### Task objective
Across these entries, report how many lines include the string "análise", with nothing but the number.

### Input data
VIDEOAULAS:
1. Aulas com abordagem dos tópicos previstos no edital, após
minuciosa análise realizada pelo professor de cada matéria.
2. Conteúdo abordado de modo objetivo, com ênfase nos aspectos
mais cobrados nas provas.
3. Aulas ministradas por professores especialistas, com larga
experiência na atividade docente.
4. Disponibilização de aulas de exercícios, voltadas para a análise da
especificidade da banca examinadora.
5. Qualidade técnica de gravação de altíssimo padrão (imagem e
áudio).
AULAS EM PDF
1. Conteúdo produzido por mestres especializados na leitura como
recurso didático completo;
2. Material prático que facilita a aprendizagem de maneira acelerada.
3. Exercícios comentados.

### Answer to this exercise
2